I was listening to The Long Count, the piece that you did for the BAM music festival. Has that been released in a recorded form, or are there any plans to do that?
Yeah, we are recording it this fall, so we’re just working with the singers—you know, Kim and Kelly Deal and Matt and Shara Worden, [the latter of whom] sings in My Brightest Diamond. So we’re just sorting out. We’ve got a small orchestra that plays with us on that piece, so we’re just scheduling studio time, but I think we will release that record. It was an exciting project for us, musically extremely different from The National, so I’d like to have it out there in some form.
Yeah, the parts of it I heard sounded really cool, so I’d be excited to hear that. So, how is your role in Clogs different from The National? The National seems to have a very democratic sort of songwriting process, from what it sounds like.
“When I first started playing music, I think everything was much more separate. I was a classical guitarist—that was one thing—and then I was in The National, and that was the other.”
I mean, it’s very different.
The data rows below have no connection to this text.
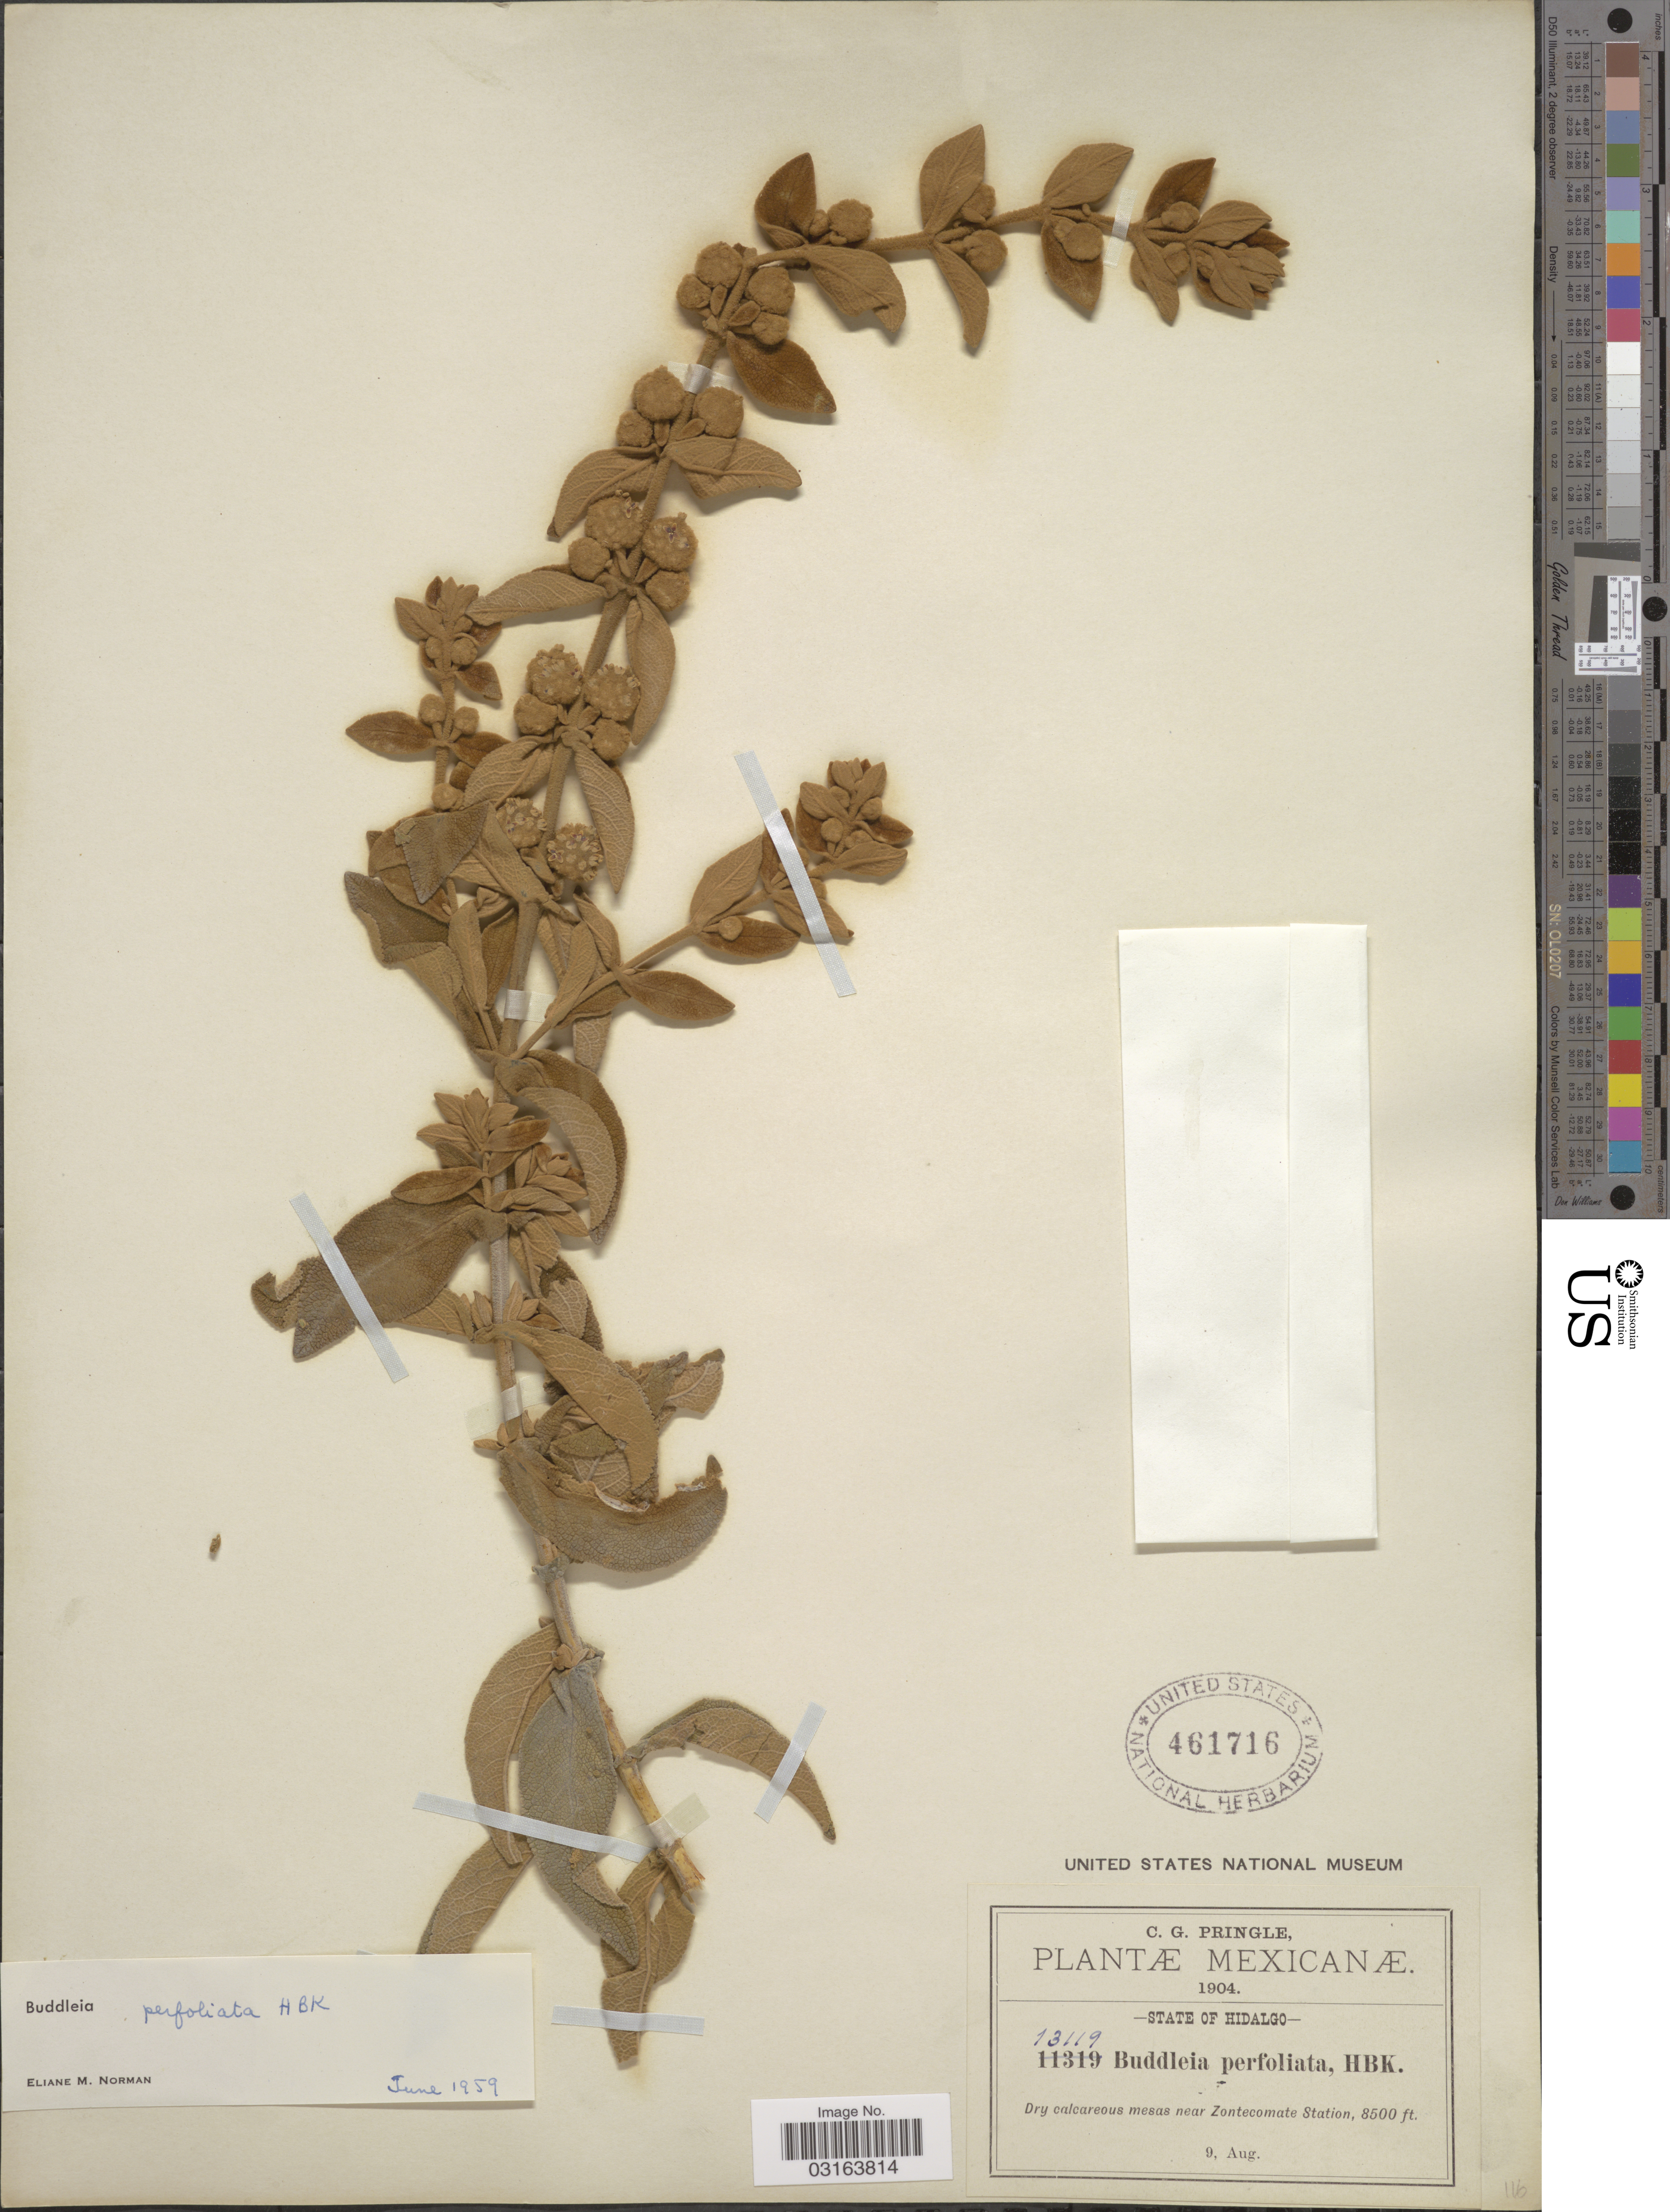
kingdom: Plantae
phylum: Tracheophyta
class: Magnoliopsida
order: Lamiales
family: Scrophulariaceae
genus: Buddleja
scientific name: Buddleja perfoliata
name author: Kunth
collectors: C. G. Pringle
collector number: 13119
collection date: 1904-08-09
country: Mexico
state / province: Hidalgo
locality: Near Zontecomate Station.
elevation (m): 2591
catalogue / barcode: US 461716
The National is very democratic, but it’s extremely intense, and writing our songs and recording them can be a very brutal process where we’re all arguing. Obviously, the product is ultimately something we all really love, but it’s just a really hard road to get to that. Clogs is really much more of a musical laboratory, where sort of anything goes, so it’s a very free, open environment where you can just… We’ve done some very experimental kinds of concerts and songs. Padma Newsome tours with The National and plays the violin and does some arranging on the records. He’s kind of the principle composer in Clogs, and I write a bunch of stuff, too. So yeah, but it’s a good… Live I play mostly classical guitar, and it’s a much quieter band. It’s much more ornate, almost sort of like some of the songs have a much more Medieval or Renaissance feel to them, so it’s a total… I doubt that people can even hear the bands are related, on some level. It’s a very different kind of band.
Will there be a Clogs tour in the near future? I know you guys just put out another record this year.
We’re looking at doing… You know, Clogs doesn’t really tour—you know, hit the road for 40 nights a year, or whatever. It’s more like special events. Especially the new record, cause there’s a lot of guests on it. We’re talking about doing a couple of concerts in spring.
You’ve been curating the MusicNow festival in Cincinnati for, like, 5 years now, I believe. Do you have any plans in the works for 2011 yet?
We actually… well, we’re working on some ideas. I’m always tempted to do… The venue is this really beautiful small kind of chamber music hall that seats about 600 people and sounds incredible. It doesn’t sound great for loud music, and I have been thinking about presenting some bands, some crazy, louder bands. So I’m considering doing something outside or doing something in a bigger venue, more of rock thing. But we’ll see; I never know, to be honest.
Usually MusicNow involves some sort of new music that’s never been performed, like last year, Bon Iver came, and Justin Vernon came and did an entirely new concert of music he’d never played before, new formations. I usually like to do something like that, that people won’t get to see elsewhere, and to provide an opportunity for musicians to really branch out. That takes a little bit of searching and checking with people to see if they’re interested. Usually it works best with people who are off-tour. It’s not a great festival, if you’re just slotting it in between Chicago, and…
Right. Especially since these are new commissioned works, also.
Yeah, and it works best if you can come and hang out for a few days and meet some new musicians and rehearse. And I think the audience has just come to expect that, a kind of workshop situation, so we’ll see.